From a purely practical standpoint, make a point of setting a specific date when you’ll revisit the discussion and see if you, and everyone else, is ready to go back to the main campaign. Aim low for this (e.g., “let’s take a break for the next month” or “we’ll touch base again once we finish up our mini-campaign on Kepler Station”). You don’t want to wait too long, because then the campaign might just fade away. And if it turns out that it’s still too soon, you can always kick the can further down the road when the time comes.

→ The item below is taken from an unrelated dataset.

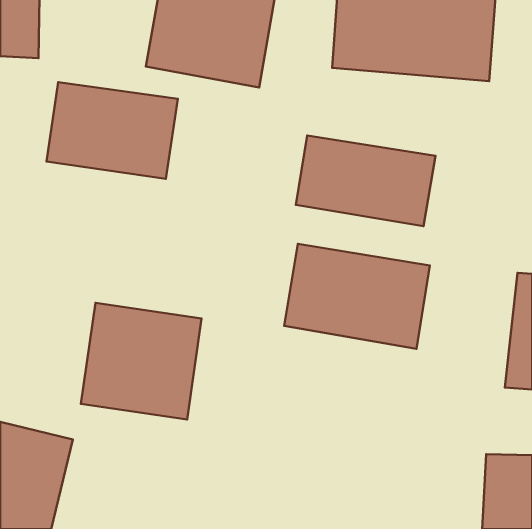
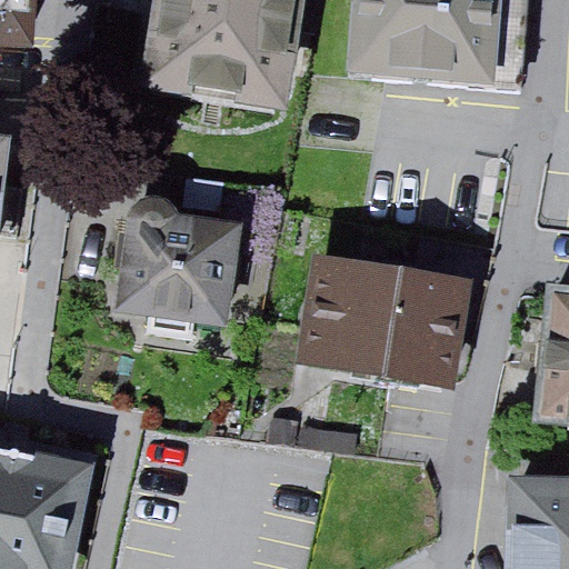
building: [46,82,178,179] -> none
building: [296,136,435,226] -> none
building: [81,303,202,419] -> [116,204,244,329]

Go to Ask the Alexandrian #12

5 Responses to “Ask the Alexandrian #11: Taking a Break”

  1. Alberek says:

    My beach episode included a strange hidden temple in an island (I used the yuan-ti map from Volo) and there was displacer beast.
    The hidden reveal was that the island was in fact a dragon turtle…players still joke about the displacer beast in a barrel, chasing them down.

  2. Josh says:

    This is so human. Thanks for writing this man

  3. John Sikking says:

    This is also a good opportunity for players who want to try their hand a DMing to give it a go for a one-shot or short three-episode arc. It might be nice for the DM to take a break and allow other players to exercise their creative muscles.

  4. Mikael says:

    I am GMing a Call of Cthulhu campaign, and without realising it, we made last session a “beach episode” by having the PCs all head to a casino and play poker. We had discussed before the session that we all wanted to have the in-game group catch up with eachother and build up some reputation and/or re-establish the relationship between eachother so we decided to actually play poker but in-character.
    It was a very nice break from all the investigative social interactions they had done before, and it allowed me to also relax a bit and reintroduce an old friend NPC they had met from an earlier chapter.

  5. Colubris says:

    I and several of my players are emergency room workers. At the height of COVID my incidental plague story got to be too much. I floated a low-consequences GTA-style “everything resets when the heat dies down” 5e game. They jumped at it. 3 of my players were Smackdown-style gladiators. The cleric was a pile of peen jokes.

    If I can add: try to identify the core of the burnout. My worlds have consequences: it’s usually a selling point. In this case it was too much. Low-stakes was what my whole group needed. Try to identify where your fun still lies.